Sudahkah Anda membaca hari ini? Buku apa yang Anda baca? Kita sering
mendengar kalimat membaca pangkal pandai. Sudahkah membaca menjadi
rutinitas harian kita?
Kalau kita tengok para pendiri bangsa
Indonesia, mereka adalah orang-orang yang gemar membaca. Bung Karno,
Bung hatta, Sutan Sjahrir mereka begitu dekat dengan buku. Kedekatan
dengan buku membuat mereka berwawasan luas dan berpikiran besar.
Kita
tidak mungkin berdiskusi tanpa membaca dulu sebelumnya. Dengan membaca
perdebatan dalam diskusi menjadi lebih bermutu dan tetap relevan dibaca.
Ada
cerita betapa dekatnya pendiri bangsa dengan buku. Bung Hatta
menjadikan buku karangannya, Alam Pikiran Yunani sebagai hadiah
pengantin untuk isterinya. Seorang penyair dari Padang pernah berkata
tentang Bung Hatta, “Dia orang besar dan hidupnya seperti buku yang tak
akan tamat dibaca.”
Untuk
mencapai tahap minat baca, orang terlebih dulu melewati tahapan
kemampuan membaca.”Sebelum minat tumbuh, kemampuan membaca dulu yang
ditumbuhkan.” Kata Ibu Oom. Karena kemampuan membaca itu bukan bawaan
sejak lahir maka harus dilatih.
Ada proses yang dilewati untuk
mewujudkan kondisi gemar membaca. Proses yang dibina dari lingkungan
terkecil. Keluarga merupakan lingkungan terkecil untuk membina dan
mewujudkan gemar membaca.
“Political will (regulasi)
supaya terwujud budaya baca pun sangat penting. Pemerintah lewat
kebijakan yang dikeluarkan bisa mendorong ke arah terwujudnya budaya
baca.” Kata Oom. Upaya guna mewujudkan budaya baca pada akhirnya menjadi
tugas bersama, baik itu keluarga, lingkungan sekolah sampai pada
pemerintah.
Menurut data UNCEF, minat baca orang Indonesia
tergolong rendah. Kalau dipresentasekan ada pada 0,01 pesen. “Artinya di
Indonesia satu buku di baca oleh seribu orang.” Tambah Ibu Oom.
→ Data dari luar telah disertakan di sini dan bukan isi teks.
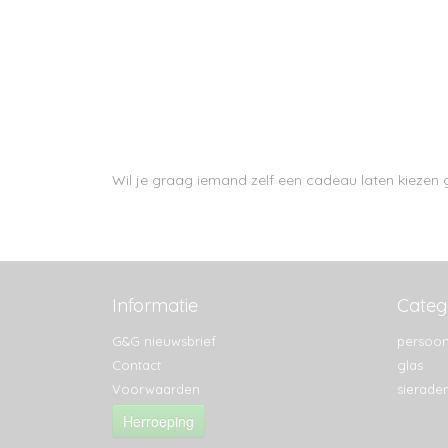
Wil je graag iemand zelf een cadeau laten kieze
Informatie
Categ
G&G nieuwsbrief
persoon
Contact
glas
Voorwaarden
sierade
Herroeping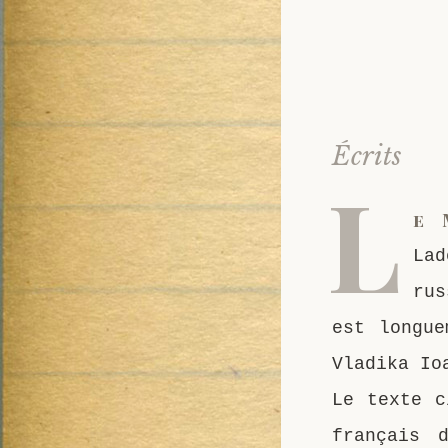
Écrits
L
e 
Lad
rus
est longue
Vladika Io
Le texte c
français 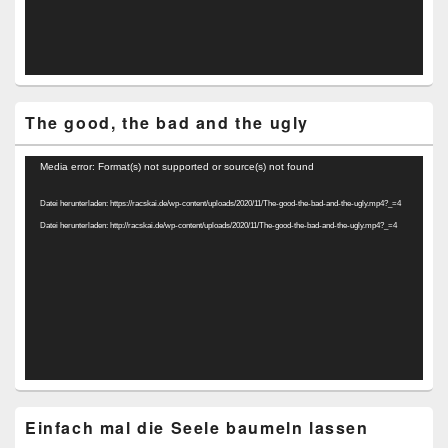
The good, the bad and the ugly
Video-
Media error: Format(s) not supported or source(s) not found
Player
Datei herunterladen: https://racskai.de/wp-content/uploads/2020/11/The-good-the-bad-and-the-ugly.mp4?_=4
Datei herunterladen: http://racskai.de/wp-content/uploads/2020/11/The-good-the-bad-and-the-ugly.mp4?_=4
Einfach mal die Seele baumeln lassen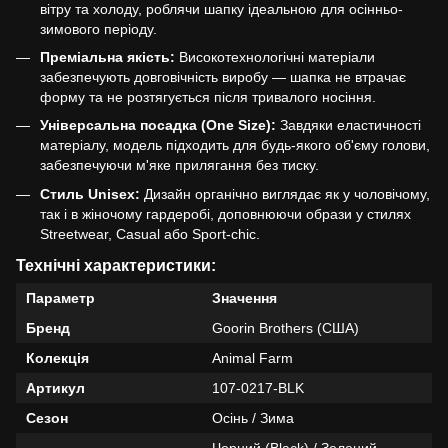
вітру та холоду, роблячи шапку ідеальною для осінньо-
зимового періоду.
Преміальна якість:
Високотехнологічні матеріали
забезпечують довговічність виробу — шапка не втрачає
форму та не розтягується після тривалого носіння.
Універсальна посадка (One Size):
Завдяки еластичності
матеріалу, модель підходить для будь-якого об'єму голови,
забезпечуючи м'яке прилягання без тиску.
Стиль Unisex:
Дизайн органічно виглядає як у чоловічому,
так і в жіночому гардеробі, доповнюючи образи у стилях
Streetwear, Casual або Sport-chic.
Технічні характеристики:
Параметр
Значення
Бренд
Goorin Brothers (США)
Колекція
Animal Farm
Артикул
107-0217-BLK
Сезон
Осінь / Зима
Чорний (Black) / Зелений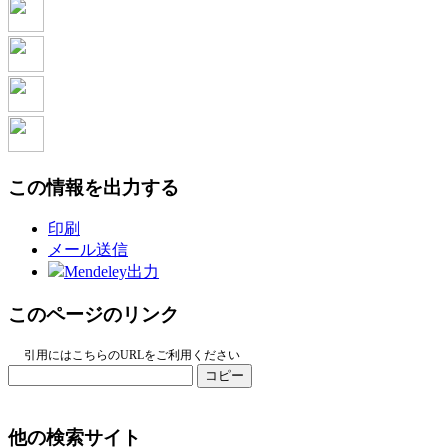
この情報を出力する
印刷
メール送信
Mendeley出力
このページのリンク
引用にはこちらのURLをご利用ください
コピー
他の検索サイト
tampaknya ini terkait dengan kebiasaan kita yang lebih memilih ke pusat
perbelanjaan ketimbang toko buku atau perpustakaan dikala waktu
senggang.
Mengembalikan Fungsi Pepustakaan
Allah
SWT menurunkan wahyu kepada Rasulullah SAW denga ayat pertama berbunyi
“iqra”, bacalah, bacalah dengan menyebut Tuhan yang Maha Pemurah.
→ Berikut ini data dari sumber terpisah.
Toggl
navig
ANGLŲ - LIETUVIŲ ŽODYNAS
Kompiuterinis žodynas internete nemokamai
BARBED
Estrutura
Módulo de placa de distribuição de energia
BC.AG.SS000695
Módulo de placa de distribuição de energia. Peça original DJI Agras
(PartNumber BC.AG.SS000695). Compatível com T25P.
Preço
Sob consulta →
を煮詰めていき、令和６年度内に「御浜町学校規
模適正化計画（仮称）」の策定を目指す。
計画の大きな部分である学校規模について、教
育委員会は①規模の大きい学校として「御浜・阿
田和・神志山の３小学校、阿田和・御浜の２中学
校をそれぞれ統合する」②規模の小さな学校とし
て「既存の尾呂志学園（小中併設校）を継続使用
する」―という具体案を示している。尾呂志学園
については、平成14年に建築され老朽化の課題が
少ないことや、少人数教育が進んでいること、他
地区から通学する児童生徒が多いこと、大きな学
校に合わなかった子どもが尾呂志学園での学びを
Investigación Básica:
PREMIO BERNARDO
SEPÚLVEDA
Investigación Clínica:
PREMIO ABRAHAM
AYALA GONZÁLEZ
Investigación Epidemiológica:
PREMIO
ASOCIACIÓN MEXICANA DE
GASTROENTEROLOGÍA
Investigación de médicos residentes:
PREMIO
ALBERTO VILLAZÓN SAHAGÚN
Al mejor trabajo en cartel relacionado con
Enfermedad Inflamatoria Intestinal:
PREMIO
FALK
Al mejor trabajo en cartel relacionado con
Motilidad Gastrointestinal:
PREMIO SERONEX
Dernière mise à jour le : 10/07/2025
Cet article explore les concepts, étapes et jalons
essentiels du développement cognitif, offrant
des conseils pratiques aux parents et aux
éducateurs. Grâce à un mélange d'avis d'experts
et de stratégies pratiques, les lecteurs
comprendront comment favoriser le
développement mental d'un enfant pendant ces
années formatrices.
“Jelaslah, manusia diciptakan untuk membaca. Bukan sekedar membaca teks
tapi juga lingkungan, alam sekitar,” papar Oom.
Perkembangan
teknologi informasi dewasa ini, di satu sisi ada peluang dan juga
ancaman. Peluang untuk kita mendapatkan informasi sebanyak-banyaknya dan
seluas-luasnya. Ancaman ketika digunakan secara tidak bijak dan etis.
“Kita harus cerdas informasi juga cerdas media,” ungkap Oom.
“Itu
juga bagian dari membaca. Membaca lingkungan. Tren teknologi saat ini
kita ikuti. Tapi dalam menggunakannya kita harus bijak dan etis. Orang
yang bijak dan etis tentu akan dapat mempertanggungjawabkan apa yang
dilakukannya.”
Informasi juga bisa kita dapatkan di perpustakaan.
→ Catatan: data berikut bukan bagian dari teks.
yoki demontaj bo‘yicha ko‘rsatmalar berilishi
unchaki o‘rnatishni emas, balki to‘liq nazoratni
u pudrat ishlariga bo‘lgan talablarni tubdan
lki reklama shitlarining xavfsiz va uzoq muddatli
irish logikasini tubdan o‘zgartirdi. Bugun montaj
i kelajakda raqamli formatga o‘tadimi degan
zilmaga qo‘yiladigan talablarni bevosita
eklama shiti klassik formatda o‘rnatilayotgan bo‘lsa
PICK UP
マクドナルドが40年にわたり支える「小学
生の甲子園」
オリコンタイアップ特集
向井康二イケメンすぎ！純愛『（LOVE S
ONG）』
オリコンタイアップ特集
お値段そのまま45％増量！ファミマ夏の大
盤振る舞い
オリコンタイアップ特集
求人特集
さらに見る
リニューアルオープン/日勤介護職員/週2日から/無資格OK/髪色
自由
Melalui buku-buku yang ada di perpustakaan, menjadikan informasi
sebagai sumber kekuatan. Karena salah satu fungsi dari perustakaan
adalah sebagai fungsi informatif.
Di perpustakaan juga kita bisa
belajar. Ada pertarungan dialektika di sana. Lewat buku-buku kita
membangun karakter. Buku kerap kita anggap “tidak ramah”. Kita malas
membeli buku karena harganya kelewat mahal. Oleh sebab itu perpustakaan
menjadi solusi bagi mereka yang haus akan ilmu pengetahuan.
Sudah
saatnya kita mulai melestarikan budaya membaca. Hari ini banyak cara
dikembangkan agar membaca menjadi sesuatu yang menyenangkan. Misalnya,
lewat lagu yang membangkitkan gairah untuk membaca. Seperti yang
dilakukan Oom dan Gerakan Pemasyarakatan Minat Baca (GPMB). Mereka
merilis album yang berisi lagu-lagu untuk menumbuhkan semangat membaca.
Membaca disajikan dengan se-rekreatif mungkin dan tidak menjemukan. So, siapa lagi yang menyusul?